A Bombeira Militar, que está em rotina intensa de curso de formação e ainda com escalas de serviços operacionais, afirma que é um desafio diário, sempre está acompanhando toda a rotina dos filhos, ligando a todo momento para saber como estão, além do acompanhamento das atividades escolares e de saúde. “A maternidade me mudou como pessoa, me tornou uma pessoa melhor, se não fossem os dois “serezinhos” (como ela mesmo chama), não teria percorrido o caminho que trilhei até hoje, juntamente com meu esposo, sempre estamos em busca de uma vida melhor para os nossos filhos” – afirmou a militar.

“MEUS FILHOS ME REALIZAM COMO MÃE, UM AMOR INCOMPARÁVEL E IMENSURÁVEL”

Cabo BM Dalva e seus dois filhos. Foto: ASCOM/CBMAC.

A Cabo Dalva do Corpo de Bombeiros Militar em Tarauacá, ingressou na corporação no ano de 2013,  como a maioria das mães, tem uma trajetória com seus altos e baixos. Aos 24 anos engravidou do seu primeiro filho, recém-casada teve que dividir a vida em ser professora, esposa e mãe do Lauro Filho, hoje com 16 anos. Ele nasceu saudável e lindo, sempre foi cheio de saúde e inteligente, dedicado aos estudos, todos os anos era aluno nota 10.

Aos 29 anos, Dalva em uma gravidez planejada concebeu a linda Anna Lis, hoje com 11 anos, até então tudo normal apesar da cesariana ter sido complicada. Aos 7 anos de idade, Lis foi diagnosticada com um Cisto Aracnoide de 4cm na cabeça, um choque tremendo onde abalou o sistema emocional da mãe.

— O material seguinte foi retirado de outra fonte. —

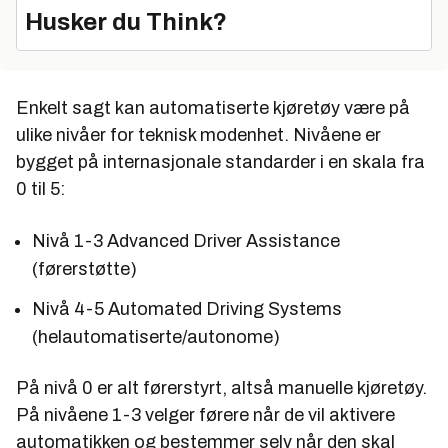
Husker du Think?
Enkelt sagt kan automatiserte kjøretøy være på
ulike nivåer for teknisk modenhet. Nivåene er
bygget på internasjonale standarder i en skala fra
0 til 5:
Nivå 1-3 Advanced Driver Assistance
(førerstøtte)
Nivå 4-5 Automated Driving Systems
(helautomatiserte/autonome)
På nivå 0 er alt førerstyrt, altså manuelle kjøretøy.
På nivåene 1-3 velger førere når de vil aktivere
automatikken og bestemmer selv når den skal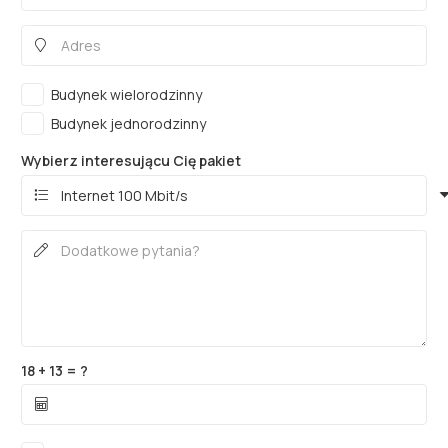
Budynek wielorodzinny
Budynek jednorodzinny
Wybierz interesującu Cię pakiet
18 + 13 = ?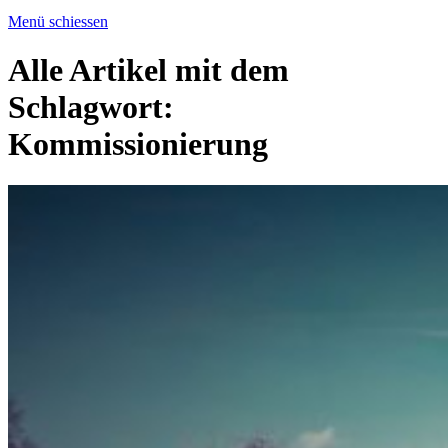
Menü schiessen
Alle Artikel mit dem
Schlagwort:
Kommissionierung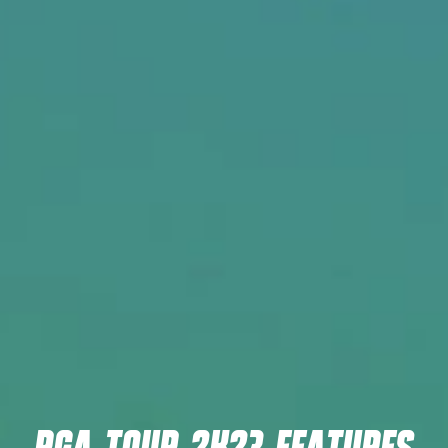
PGA TOUR 2K23 FEATURES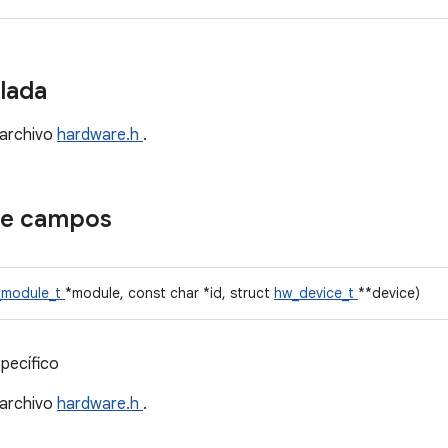
llada
 archivo
hardware.h
.
de campos
_module_t
*module, const char *id, struct
hw_device_t
**device)
specífico
 archivo
hardware.h
.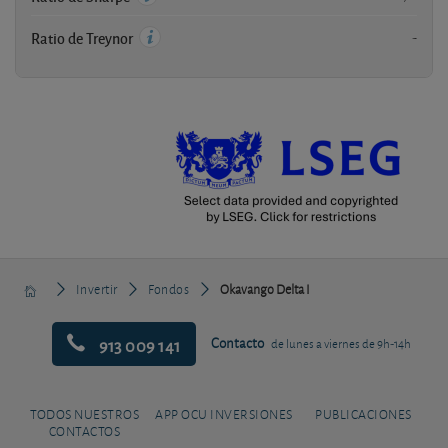
-
Ratio de Treynor
Invertir
Fondos
Okavango Delta I
913 009 141
Contacto
de lunes a viernes de 9h-14h
TODOS NUESTROS
APP OCU INVERSIONES
PUBLICACIONES
CONTACTOS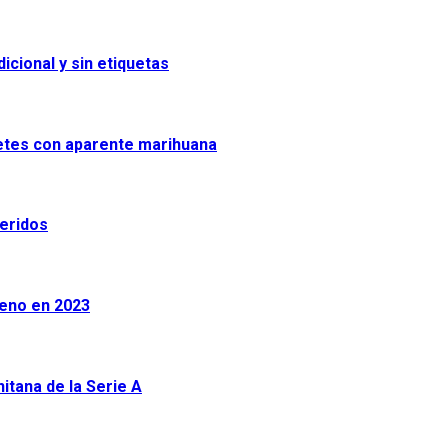
icional y sin etiquetas
uetes con aparente marihuana
heridos
leno en 2023
tana de la Serie A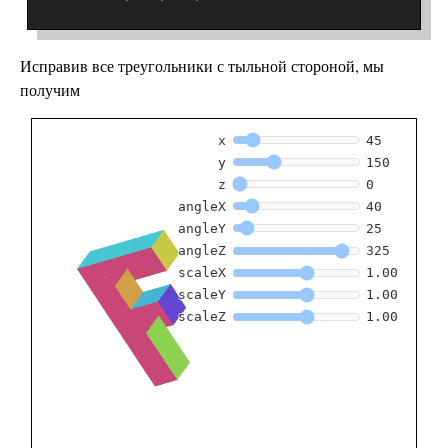
Исправив все треугольники с тыльной стороной, мы
получим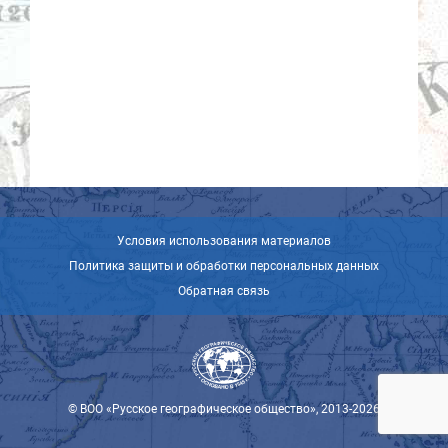
Условия использования материалов
Политика защиты и обработки персональных данных
Обратная связь
© ВОО «Русское географическое общество», 2013-2026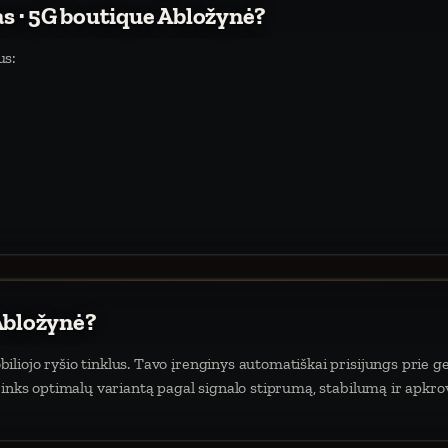
as · 5G boutique Abložynė?
us:
 Abložynė?
iojo ryšio tinklus. Tavo įrenginys automatiškai prisijungs prie ge
rinks optimalų variantą pagal signalo stiprumą, stabilumą ir apkro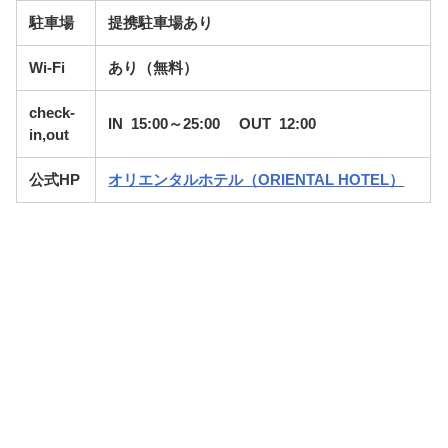
駐車場
提携駐車場あり
Wi-Fi
あり（無料）
check-
IN 15:00～25:00 OUT 12:00
in,out
公式HP
オリエンタルホテル（ORIENTAL HOTEL）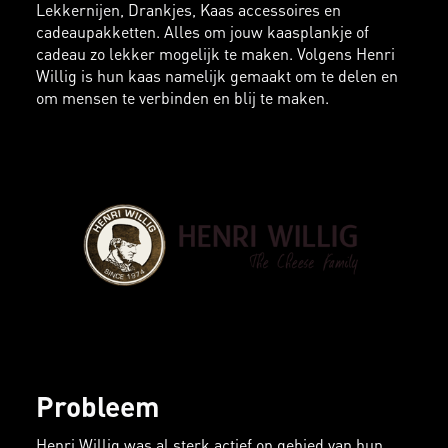
Lekkernijen, Drankjes, Kaas accessoires en
cadeaupakketten. Alles om jouw kaasplankje of
cadeau zo lekker mogelijk te maken. Volgens Henri
Willig is hun kaas namelijk gemaakt om te delen en
om mensen te verbinden en blij te maken.
Probleem
Henri Willig was al sterk actief op gebied van hun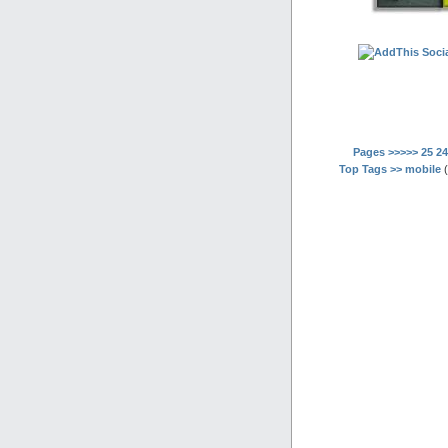
Pages >>>>>
25
24
Top Tags >>
mobile
(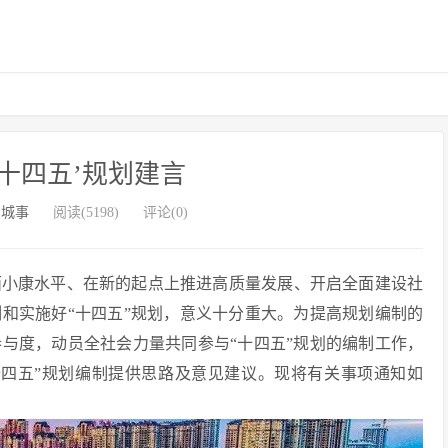
十四五’规划建言
州城事
阅读(5198)
评论(0)
提升全面小康水平、在新的起点上推进高质量发展、开启全面建设社
和实施好“十四五”规划，意义十分重大。为提高规划编制的
与度，动员全社会力量共同参与“十四五”规划的编制工作，
十四五”规划编制提供思路及意见建议。现将有关事项通知如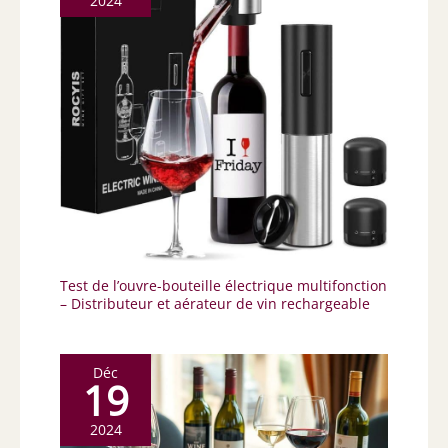
2024
Test de l’ouvre-bouteille électrique multifonction
– Distributeur et aérateur de vin rechargeable
Déc
19
2024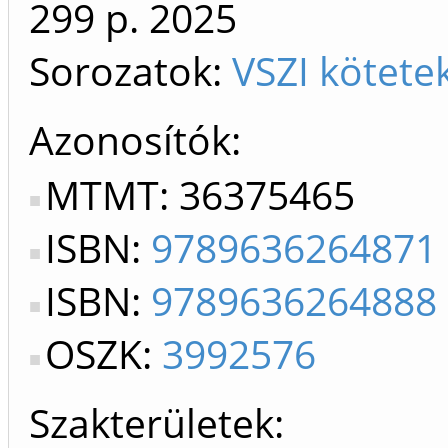
299 p.
2025
Sorozatok:
VSZI kötete
Azonosítók
MTMT: 36375465
ISBN:
9789636264871
ISBN:
9789636264888
OSZK:
3992576
Szakterületek: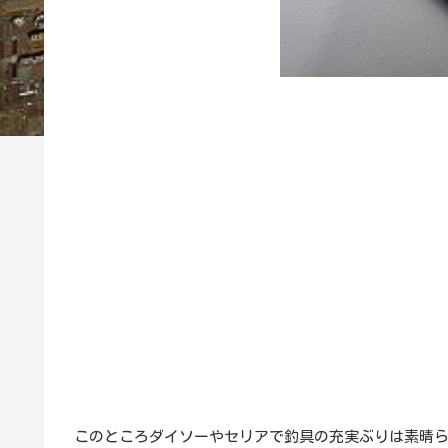
このところダイソーやセリアで釣具の充実ぶりは素晴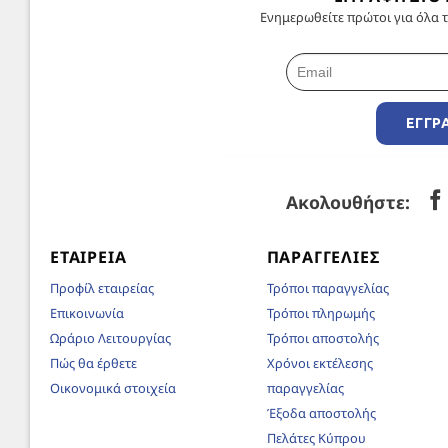
Ενημερωθείτε πρώτοι για όλα τ
ΕΓΓΡ
Ακολουθήστε:
ΕΤΑΙΡΕΊΑ
ΠΑΡΑΓΓΕΛΊΕΣ
Προφίλ εταιρείας
Τρόποι παραγγελίας
Επικοινωνία
Τρόποι πληρωμής
Ωράριο Λειτουργίας
Τρόποι αποστολής
Πώς θα έρθετε
Χρόνοι εκτέλεσης
Οικονομικά στοιχεία
παραγγελίας
Έξοδα αποστολής
Πελάτες Κύπρου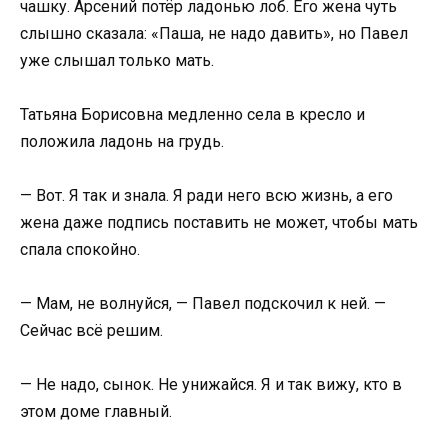
чашку. Арсений потёр ладонью лоб. Его жена чуть
слышно сказала: «Паша, не надо давить», но Павел
уже слышал только мать.
Татьяна Борисовна медленно села в кресло и
положила ладонь на грудь.
— Вот. Я так и знала. Я ради него всю жизнь, а его
жена даже подпись поставить не может, чтобы мать
спала спокойно.
— Мам, не волнуйся, — Павел подскочил к ней. —
Сейчас всё решим.
— Не надо, сынок. Не унижайся. Я и так вижу, кто в
этом доме главный.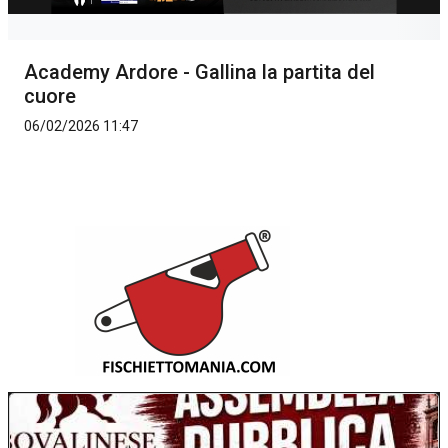
Academy Ardore - Gallina la partita del
cuore
06/02/2026 11:47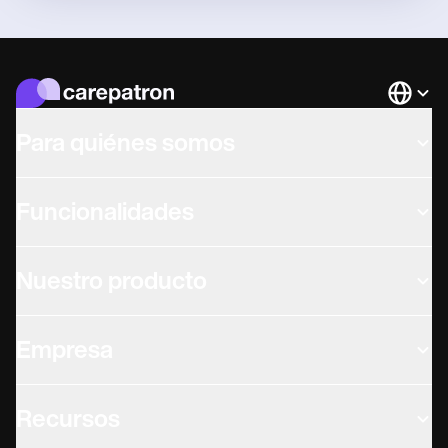
Languag
Para quiénes somos
Funcionalidades
Nuestro producto
Empresa
Recursos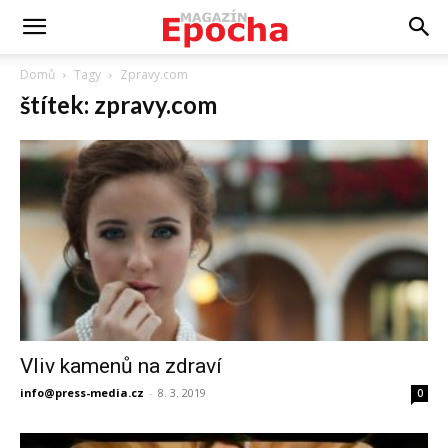
Domů
Tagy
Zpravy.com
štítek: zpravy.com
Vliv kamenů na zdraví
info@press-media.cz
-
8. 3. 2019
0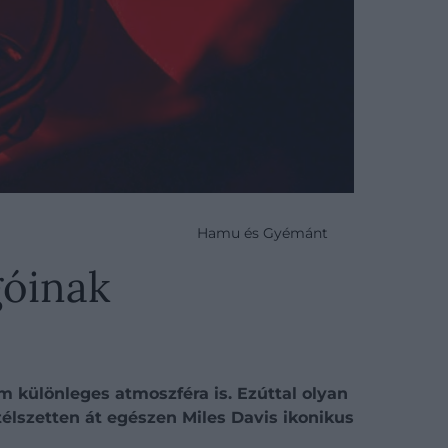
Hamu és Gyémánt
góinak
 különleges atmoszféra is. Ezúttal olyan
télszetten át egészen Miles Davis ikonikus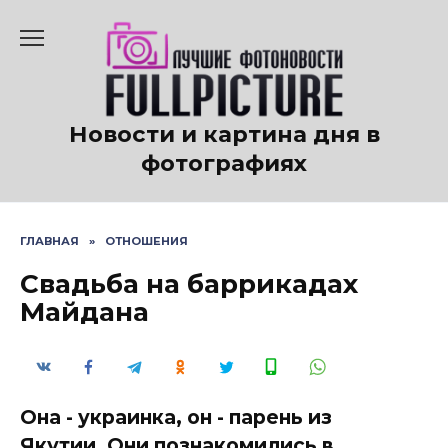
Перейти
к
содержанию
Новости и картина дня в
фотографиях
ГЛАВНАЯ
»
ОТНОШЕНИЯ
Свадьба на баррикадах
Майдана
Она - украинка, он - парень из
Якутии. Они познакомились в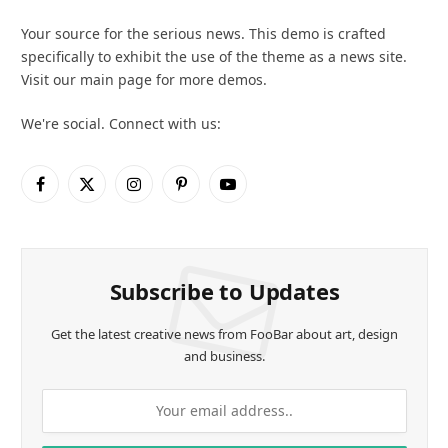
Your source for the serious news. This demo is crafted
specifically to exhibit the use of the theme as a news site.
Visit our main page for more demos.
We're social. Connect with us:
Facebook
X
Instagram
Pinterest
YouTube
(Twitter)
Subscribe to Updates
Get the latest creative news from FooBar about art, design
and business.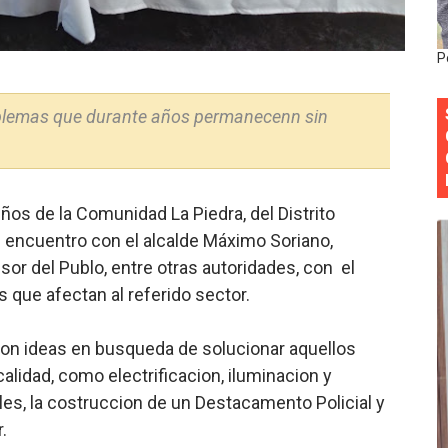
Colegio de Notarios hace llamado a la unidad.
P
estival de Plantas 2026
oblemas que durante años permanecenn sin
y Transformación Social al Frente del INAIPI
 forman como agentes “Todo el equipo de la DGM debe acog
al “Compromiso Ambiental 2.0”
os de la Comunidad La Piedra, del Distrito
n encuentro con el alcalde Máximo Soriano,
sor del Publo, entre otras autoridades, con el
 que afectan al referido sector.
ron ideas en busqueda de solucionar aquellos
alidad, como electrificacion, iluminacion y
les, la costruccion de un Destacamento Policial y
.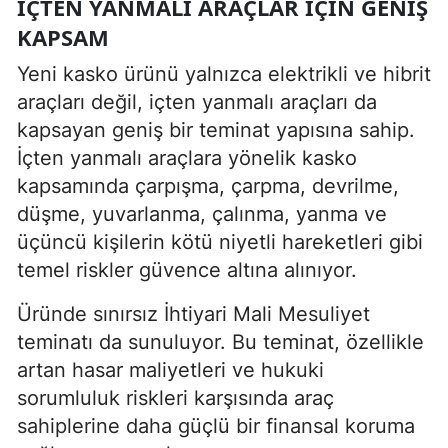
İÇTEN YANMALI ARAÇLAR IÇIN GENIŞ
KAPSAM
Yeni kasko ürünü yalnızca elektrikli ve hibrit
araçları değil, içten yanmalı araçları da
kapsayan geniş bir teminat yapısına sahip.
İçten yanmalı araçlara yönelik kasko
kapsamında çarpışma, çarpma, devrilme,
düşme, yuvarlanma, çalınma, yanma ve
üçüncü kişilerin kötü niyetli hareketleri gibi
temel riskler güvence altına alınıyor.
Üründe sınırsız İhtiyari Mali Mesuliyet
teminatı da sunuluyor. Bu teminat, özellikle
artan hasar maliyetleri ve hukuki
sorumluluk riskleri karşısında araç
sahiplerine daha güçlü bir finansal koruma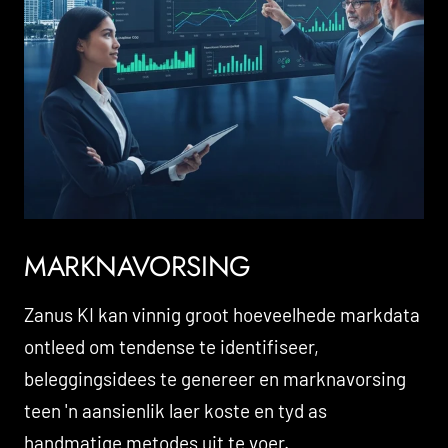
MARKNAVORSING
Zanus KI kan vinnig groot hoeveelhede markdata
ontleed om tendense te identifiseer,
beleggingsidees te genereer en marknavorsing
teen 'n aansienlik laer koste en tyd as
handmatige metodes uit te voer.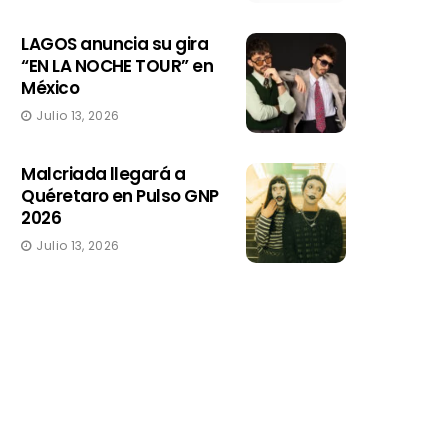
LAGOS anuncia su gira
“EN LA NOCHE TOUR” en
México
Julio 13, 2026
Malcriada llegará a
Quéretaro en Pulso GNP
2026
Julio 13, 2026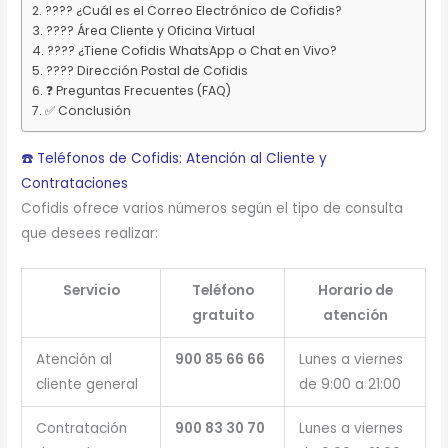
???? ¿Cuál es el Correo Electrónico de Cofidis?
???? Área Cliente y Oficina Virtual
???? ¿Tiene Cofidis WhatsApp o Chat en Vivo?
???? Dirección Postal de Cofidis
❓ Preguntas Frecuentes (FAQ)
✅ Conclusión
☎️ Teléfonos de Cofidis: Atención al Cliente y
Contrataciones
Cofidis ofrece varios números según el tipo de consulta
que desees realizar:
Servicio
Teléfono
Horario de
gratuito
atención
Atención al
900 85 66 66
Lunes a viernes
cliente general
de 9:00 a 21:00
Contratación
900 83 30 70
Lunes a viernes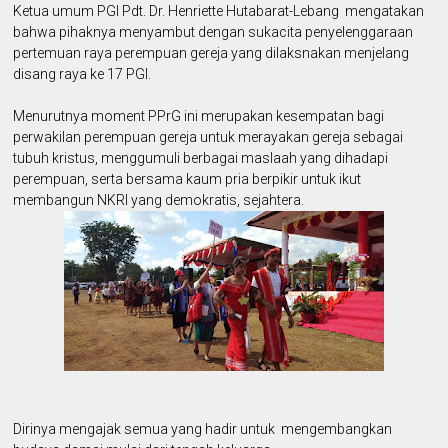
Ketua umum PGI Pdt. Dr. Henriette Hutabarat-Lebang mengatakan
bahwa pihaknya menyambut dengan sukacita penyelenggaraan
pertemuan raya perempuan gereja yang dilaksnakan menjelang
disang raya ke 17 PGI.
Menurutnya moment PPrG ini merupakan kesempatan bagi
perwakilan perempuan gereja untuk merayakan gereja sebagai
tubuh kristus, menggumuli berbagai maslaah yang dihadapi
perempuan, serta bersama kaum pria berpikir untuk ikut
membangun NKRI yang demokratis, sejahtera.
Dirinya mengajak semua yang hadir untuk mengembangkan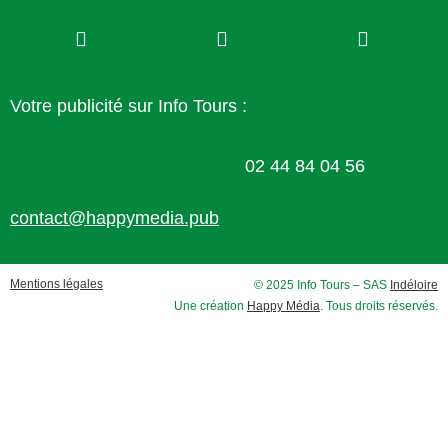
Votre publicité sur Info Tours :
02 44 84 04 56
contact@happymedia.pub
Mentions légales
© 2025 Info Tours – SAS
Indéloire
Une création
Happy Média
. Tous droits réservés.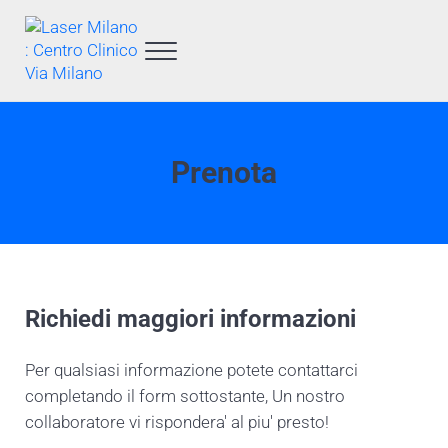
Passa al contenuto principale
Skip to after header navigation
Skip to site footer
Menu
Laser Milano : Centro Clinico Via Milano
Centro Laser Rho
Prenota
Richiedi maggiori informazioni
Per qualsiasi informazione potete contattarci
completando il form sottostante, Un nostro
collaboratore vi rispondera' al piu' presto!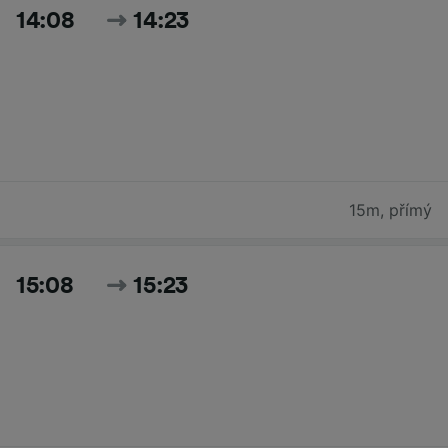
14:08
14:23
15m
,
přímý
15:08
15:23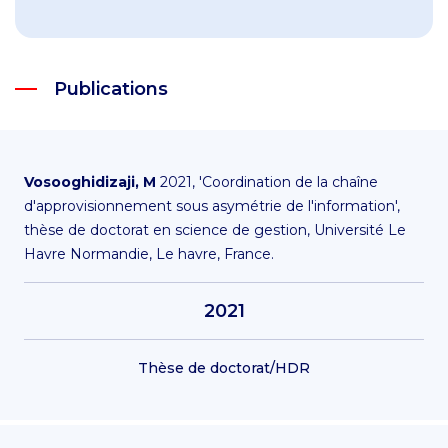
Publications
Vosooghidizaji, M
2021, 'Coordination de la chaîne
d'approvisionnement sous asymétrie de l'information',
thèse de doctorat en science de gestion, Université Le
Havre Normandie, Le havre, France.
2021
Thèse de doctorat/HDR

“Comecei a ter choros constantes, porque o cisto era grande e não sabia o que enfrentaria pela frente. Lis é uma menina corajosa, começou algumas terapias e de 3 em 3 meses, por causa da distância do município à capital, viajamos para alguns procedimentos, mas nunca conseguimos realizar de fato o tratamento com a neuropsicologa” – Relata a Bombeira Militar Dalva.

Cabo Dalva incentiva a filha “a ser o que ela quiser, basta lutar”. Foto: ASCOM/CBMAC

Anna Lis foi diagnosticada também com secreção na face causando renite e perca de audição leve, dificuldade intelectual-DI, discalculia e  Transtorno do Déficit de Atenção com Hiperatividade (TDAH). As surpresas acerca do diagnóstico não param por aí, nos exames com o endócrino foi diagnosticado que a Lis não tinha um desenvolvimento dos órgãos, precisando assim, tomar toda noite uma injeção para o desenvolvimento ósseo e dos órgãos internos.  

A luta da família é constante, mas nunca pensaram em desistir. Dalva trabalha no Corpo de Bombeiros em Tarauacá, há quase 8 anos e Lis ver a profissão da mãe com orgulho e diz que deseja ser bombeira como sua mãe e neuropsicóloga para ajudar quem precisa.

Mãe e Bombeira dedicada, Dalva incentiva a filha a ser o que quiser, bastando lutar. Saber que a filha quer ter a mesma profissão que a mãe a enche de orgulho.